Regards sur la justice

Séminaire d'élèves

Le séminaire Regards sur la justice est un séminaire d’élèves qui se propose d’étudier les spécificités et enjeux contemporains du système juridictionnel français, notamment du point de vue de sa dualité juridictionnelle. Ce séminaire se veut résolument interdisciplinaire, faisant toute leur place à des disciplines comme la sociologie, l’histoire ou la philosophie, qui enrichiront cette étude de la justice. Une grande place sera également réservée au droit comparé, qui permet un regard plus distancié sur cet objet juridique familier. Il vise à faire dialoguer le monde académique avec celui des praticiens du droit, notamment des juges, en faisant parler des invités en lien avec ces deux sous-champs du droit.
Les gens de justice, Daumier
Les gens de justice, Daumier

Programme du second semestre


Séance 11 : Bilan sur la justice aujourd’hui (séance conclusive du séminaire)
8 mai 2024
18h à 20h, Salle Dussane

Séance 10 : Juger la politique / juger les politiques.
24 avril 2024
18h à 20h, Salle Dussane

Séance 9 : Les juges constitutionnels en France et aux Etats-Unis : regard critique et comparé
27 mars 2024
18h à 20h, Salle Jaurès

La prochaine séance du séminaire Regards sur la justice sera l’occasion de se pencher sur la figure du juge constitutionnel, d’un point de vue critique et comparé.
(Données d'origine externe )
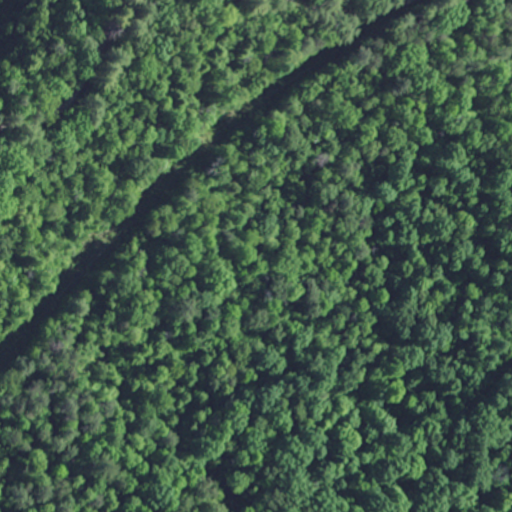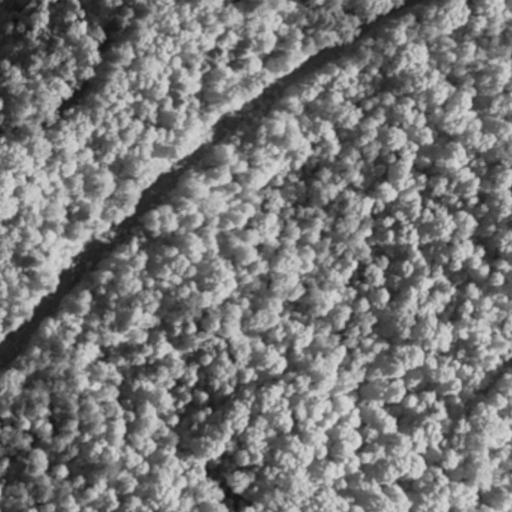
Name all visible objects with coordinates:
road: (195, 7)
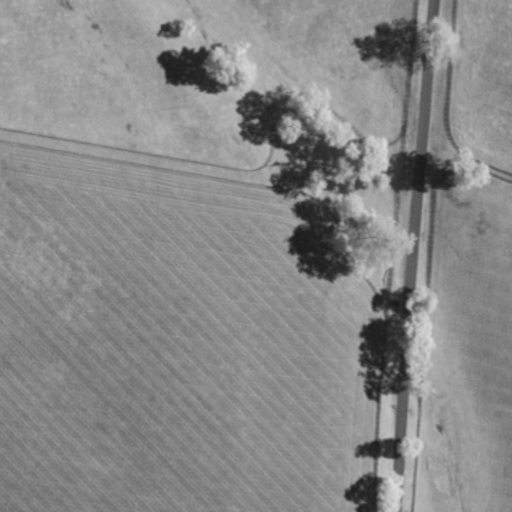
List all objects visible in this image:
road: (414, 255)
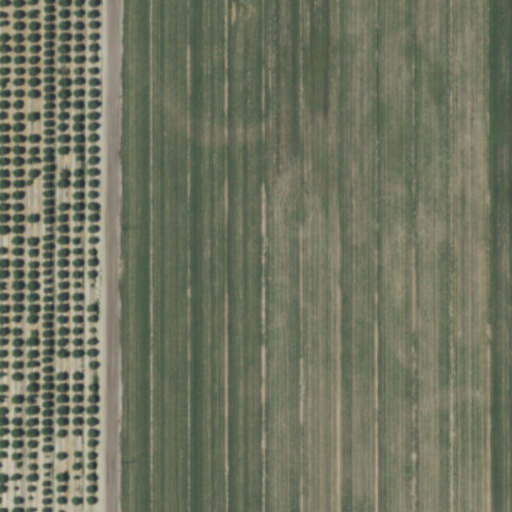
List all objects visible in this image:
crop: (256, 255)
road: (149, 256)
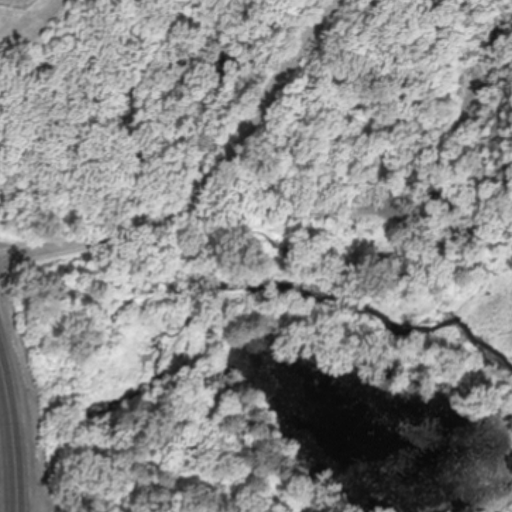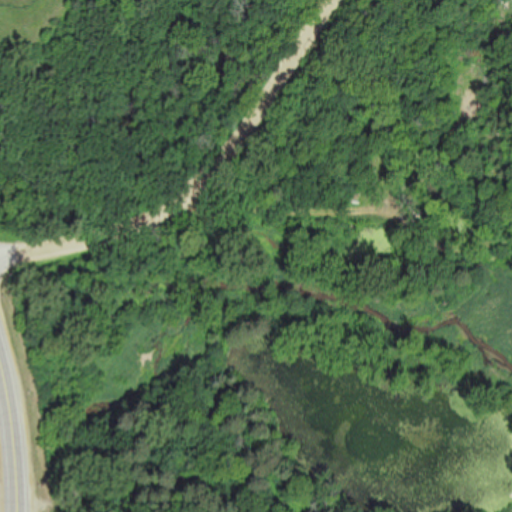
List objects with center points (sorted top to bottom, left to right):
road: (214, 188)
road: (358, 219)
road: (21, 413)
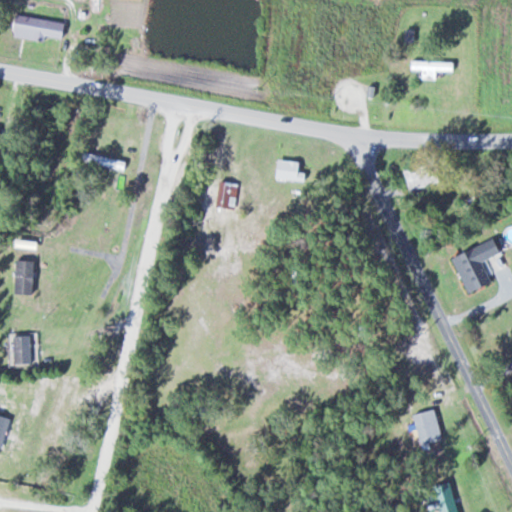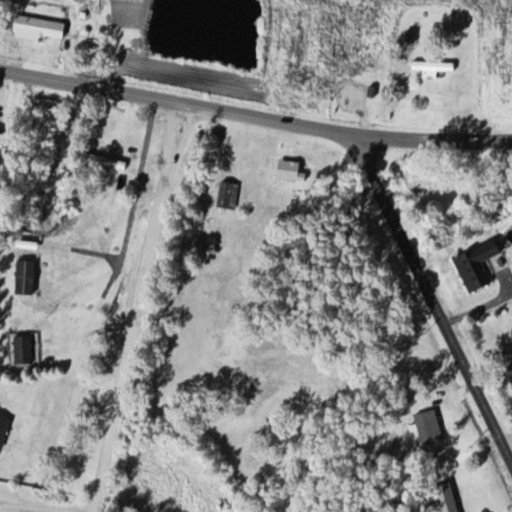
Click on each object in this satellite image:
building: (34, 27)
building: (429, 67)
road: (254, 117)
road: (170, 133)
road: (183, 136)
building: (101, 160)
building: (416, 176)
building: (224, 194)
road: (130, 209)
building: (472, 263)
building: (20, 276)
road: (433, 302)
road: (131, 339)
building: (18, 348)
building: (2, 424)
building: (425, 431)
building: (440, 497)
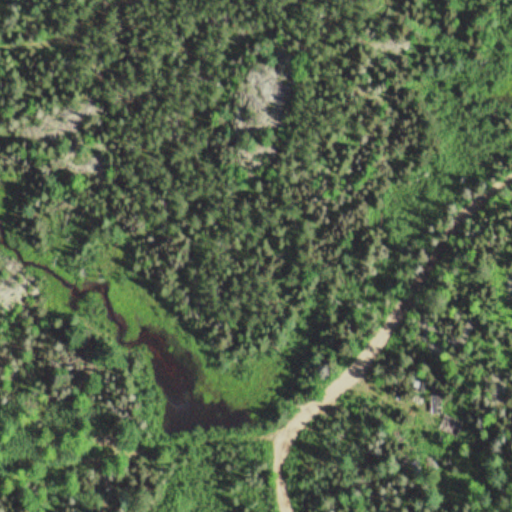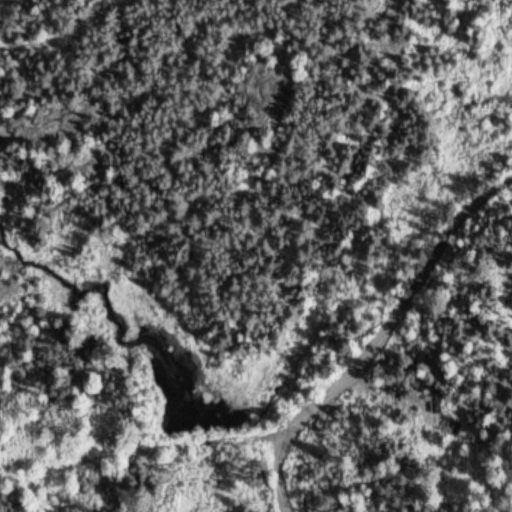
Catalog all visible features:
road: (71, 29)
road: (378, 346)
building: (449, 424)
road: (136, 450)
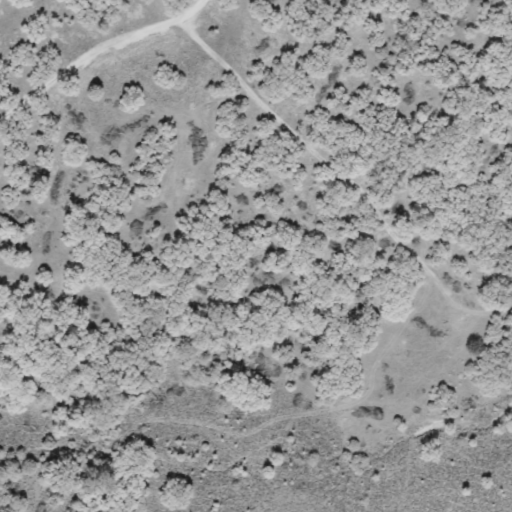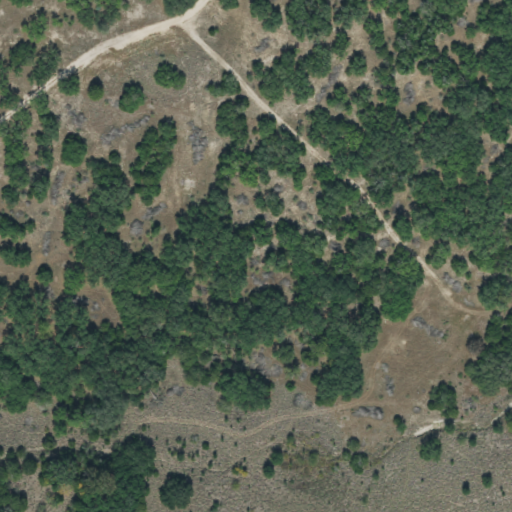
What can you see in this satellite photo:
road: (103, 53)
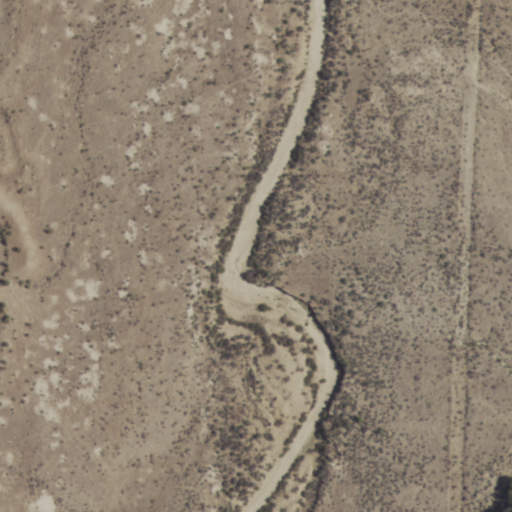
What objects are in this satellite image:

Nous y recevrons Lauréline Fontaine, professeure de droit public à l’université Sorbonne Nouvelle et spécialiste du Conseil constitutionnel. Elle a publié l’année dernière La Constitution maltraitée. Anatomie du Conseil constitutionnel, ouvrage dans lequel elle revient sur les différents reproches qui peuvent être formulés à l’égard de cette institution, dont elle considère la juridictionnalisation comme manifestement incomplète.

Cette juridictionnalisation est pourtant constamment mise en avant, que cela soit par la doctrine ou par l’institution elle-même. Elle semble coïncider avec la volonté de rapprocher le Conseil constitutionnel d’une « cour suprême ». À ce titre, l’inspiration de la Cour suprême américaine est la plus marquante. Elle s’est plus que jamais manifestée par la loi constitutionnelle du 8 mars 2024, qui cite dans son exposé des motifs la décision Dobbs v. Jackson du 24 juin 2022.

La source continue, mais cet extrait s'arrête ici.